6. Comparison with Related Datasets
A summary comparison of nuView with nuCaption and GroundView:
| Dataset | #Samples (train/val) | 3D Caption Focus | Grounding Focus | Main Theme |
|---|---|---|---|---|
| nuCaption | 240,000 (169k/70k) | Traffic agents | 55k samples | Traffic |
| nuView | 205,067 (169k/36k) | Environment | (none) | Weather/Views |
| GroundView | 7,400 (6k/1.4k) | Objects | 51k samples | Grounding |
Key distinctions:
- nuCaption supplies a single LiDAR-focused caption per timestamp, skewed toward vehicle and pedestrian traffic.
- nuView supplies six camera-aligned, view- and environment-specific captions per timestamp, providing rich descriptions suitable for evaluating per-view reasoning, weather perception, and positional encoding techniques.
- GroundView, by contrast, provides terse, template-based object count annotations aimed at geometric grounding rather than scene or environmental description.
nuView is thus complementary, trading off pure sample quantity for crucial gains in viewpoint granularity and ecological realism.
7. Significance and Applications
nuView has become a reference benchmark for developing and evaluating models—such as BEV-LLM—that must fuse multi-camera images, LiDAR, spatial encoding, and view-conditioning to generate grounded, interpretable scene descriptions (Brandstaetter et al., 25 Jul 2025).
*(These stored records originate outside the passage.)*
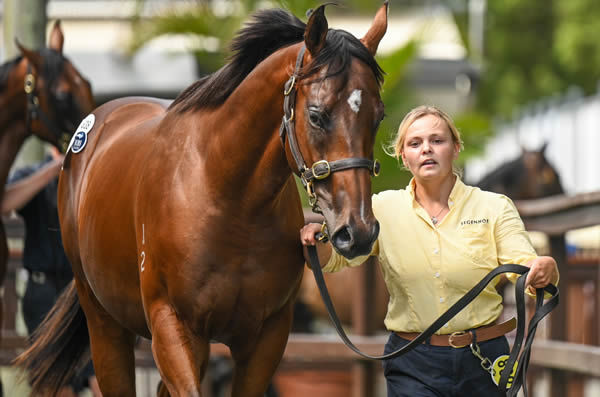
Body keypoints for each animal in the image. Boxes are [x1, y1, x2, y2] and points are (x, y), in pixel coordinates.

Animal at [14, 3, 390, 396]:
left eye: (378, 116)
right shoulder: (172, 324)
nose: (358, 231)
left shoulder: (266, 338)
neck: (230, 201)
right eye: (316, 115)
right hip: (105, 326)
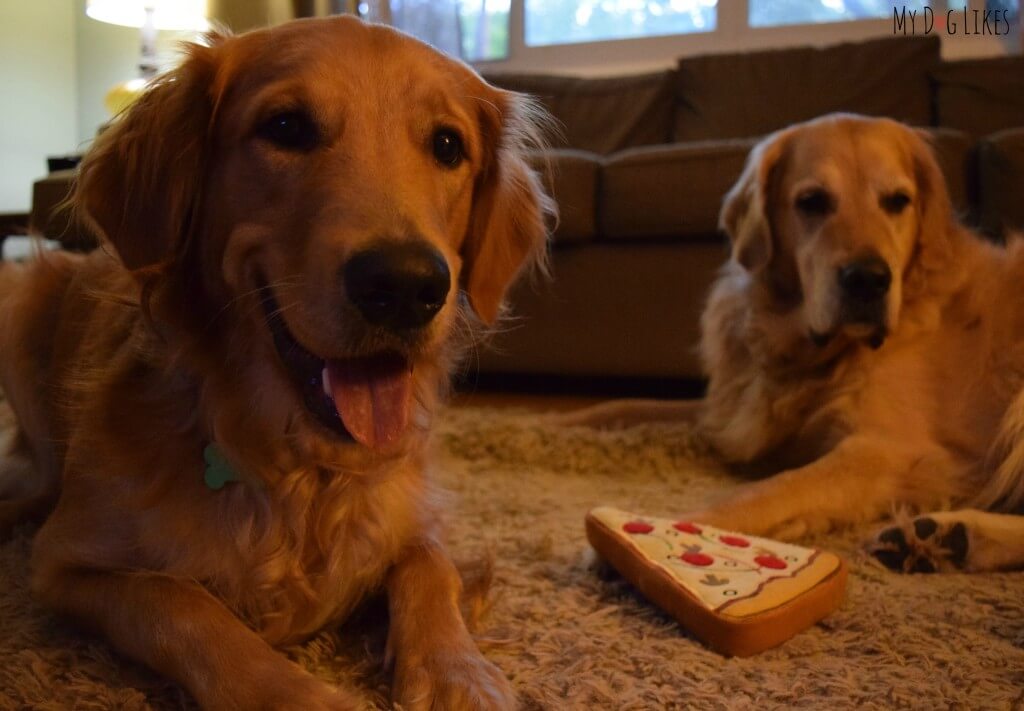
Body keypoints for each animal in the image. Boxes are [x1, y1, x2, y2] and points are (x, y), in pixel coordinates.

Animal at [0, 16, 552, 711]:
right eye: (286, 127)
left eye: (448, 145)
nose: (406, 286)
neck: (303, 468)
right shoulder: (63, 564)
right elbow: (181, 602)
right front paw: (299, 696)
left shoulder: (416, 516)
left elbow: (429, 567)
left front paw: (459, 672)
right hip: (22, 295)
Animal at [561, 114, 1024, 577]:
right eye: (812, 201)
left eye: (897, 201)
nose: (868, 279)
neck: (806, 350)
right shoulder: (734, 411)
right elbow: (626, 404)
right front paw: (556, 423)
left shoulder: (891, 450)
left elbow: (768, 490)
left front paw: (641, 537)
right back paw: (945, 538)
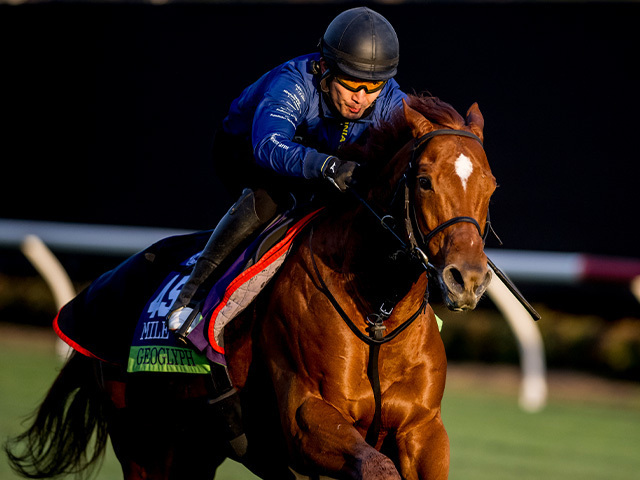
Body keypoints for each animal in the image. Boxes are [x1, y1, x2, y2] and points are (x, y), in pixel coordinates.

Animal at [3, 94, 496, 480]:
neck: (378, 315)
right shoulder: (306, 419)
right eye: (425, 180)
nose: (467, 280)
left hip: (196, 450)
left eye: (490, 185)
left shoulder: (423, 429)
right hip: (148, 445)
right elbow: (375, 465)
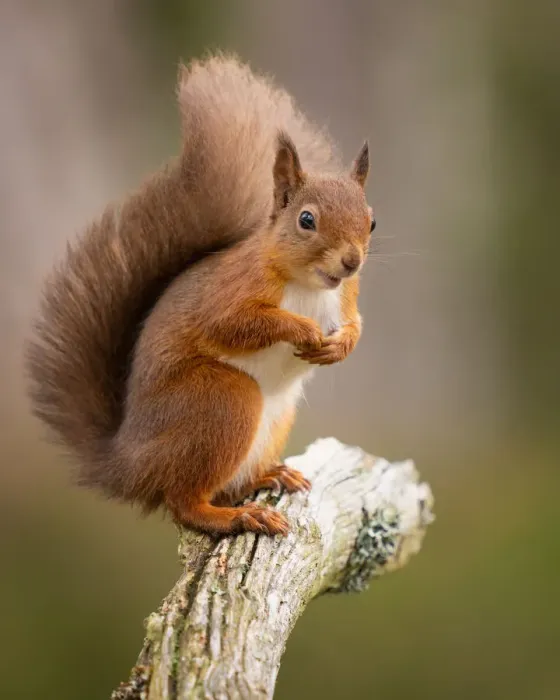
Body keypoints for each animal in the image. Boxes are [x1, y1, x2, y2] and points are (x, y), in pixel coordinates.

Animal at [26, 55, 375, 536]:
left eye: (372, 221)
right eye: (307, 220)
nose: (352, 261)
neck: (310, 284)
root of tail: (128, 464)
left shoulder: (347, 296)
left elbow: (356, 323)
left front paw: (341, 344)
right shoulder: (233, 290)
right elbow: (235, 323)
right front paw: (302, 329)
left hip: (273, 417)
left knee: (221, 487)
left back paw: (268, 477)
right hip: (222, 401)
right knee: (184, 503)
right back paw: (238, 515)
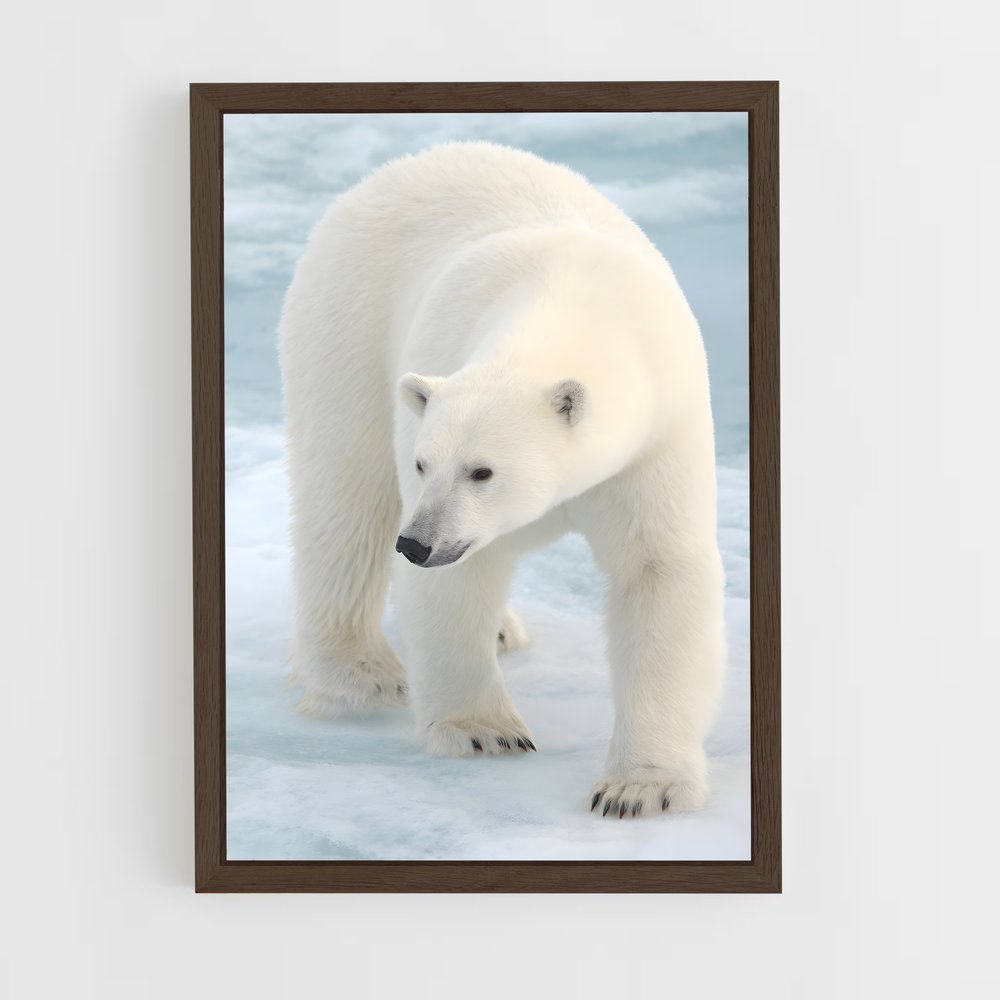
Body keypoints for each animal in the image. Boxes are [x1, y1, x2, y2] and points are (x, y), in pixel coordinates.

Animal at [279, 141, 726, 818]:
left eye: (482, 470)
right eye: (423, 464)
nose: (417, 544)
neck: (572, 302)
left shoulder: (656, 436)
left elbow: (659, 569)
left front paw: (637, 787)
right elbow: (457, 581)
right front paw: (484, 731)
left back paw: (500, 629)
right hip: (346, 322)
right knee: (347, 495)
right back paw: (360, 674)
Its focus on environmental awareness and explicit view annotation facilitates research into LLMs and multimodal systems that must reason about lighting, weather, and real-world nuances, which are essential for safe, transparent autonomous navigation and human-aligned AI in dynamic, unstructured environments.
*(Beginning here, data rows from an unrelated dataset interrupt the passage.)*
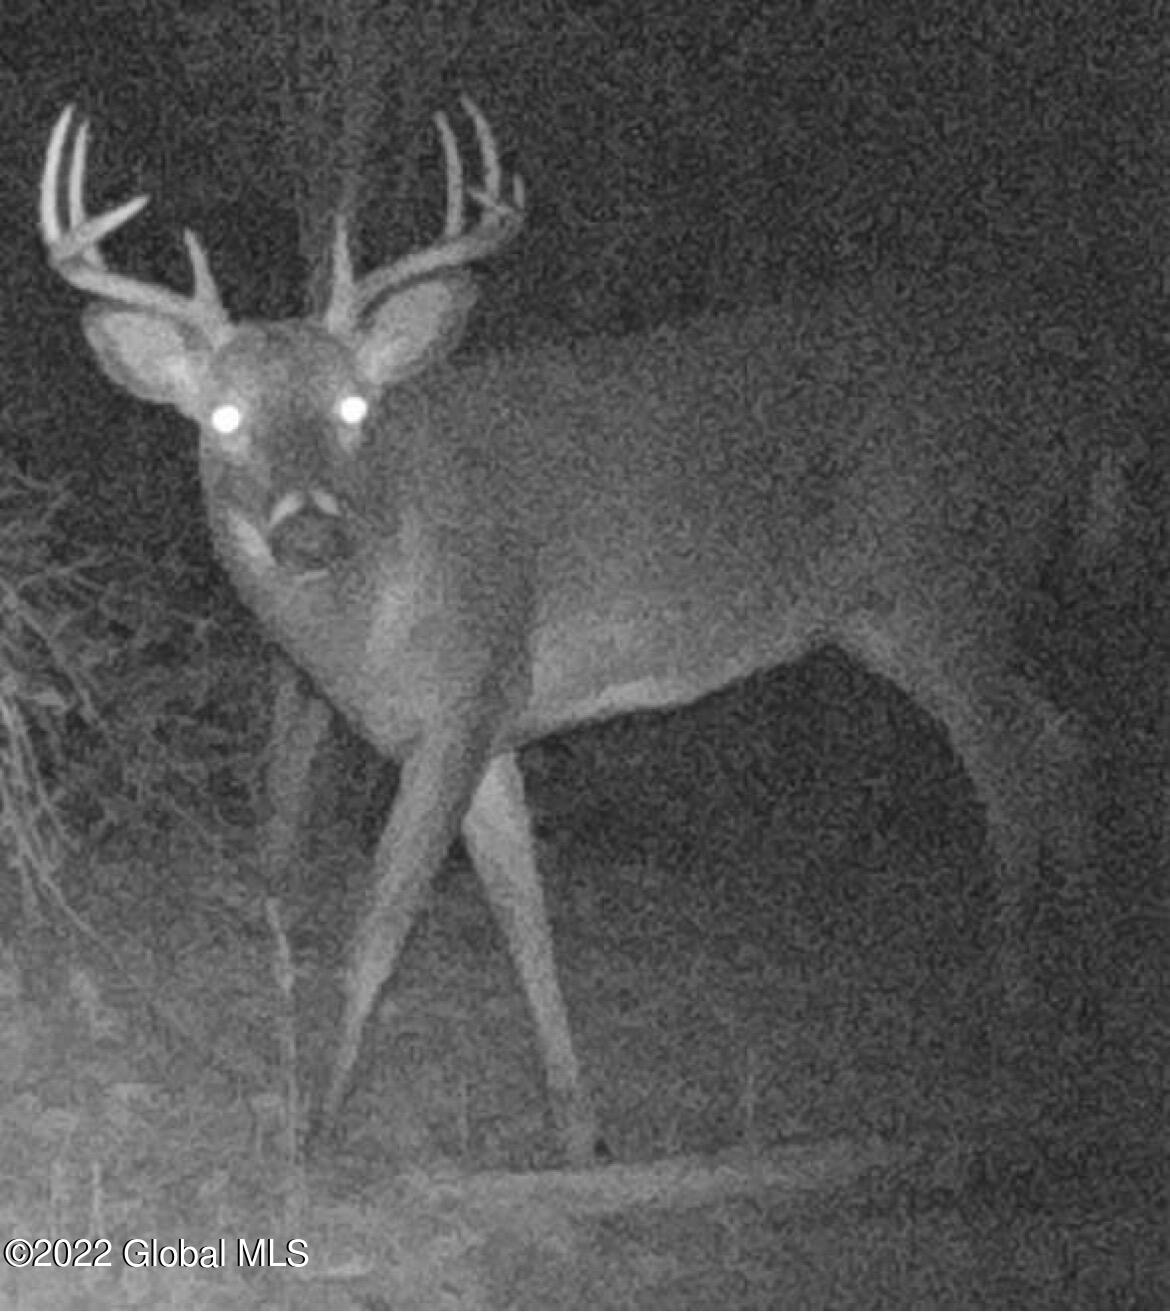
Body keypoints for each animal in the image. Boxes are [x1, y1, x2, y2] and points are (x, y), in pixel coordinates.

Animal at [41, 98, 1094, 1168]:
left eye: (353, 404)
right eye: (221, 417)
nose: (309, 531)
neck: (373, 622)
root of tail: (1073, 409)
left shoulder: (466, 690)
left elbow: (380, 925)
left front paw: (319, 1128)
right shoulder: (493, 720)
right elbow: (525, 919)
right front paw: (578, 1125)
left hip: (947, 581)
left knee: (1015, 765)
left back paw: (1016, 1011)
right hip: (891, 619)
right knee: (1060, 737)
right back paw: (1084, 995)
By explicitly specifying both "where to look" (camera selection) and "what to describe" (environment, surface, context), nuView imposes requirements on models for both spatial localization and compositional, contextually-aware language generation, catalyzing advances across scene understanding, vision-and-language fusion, and real-world robotic interpretation.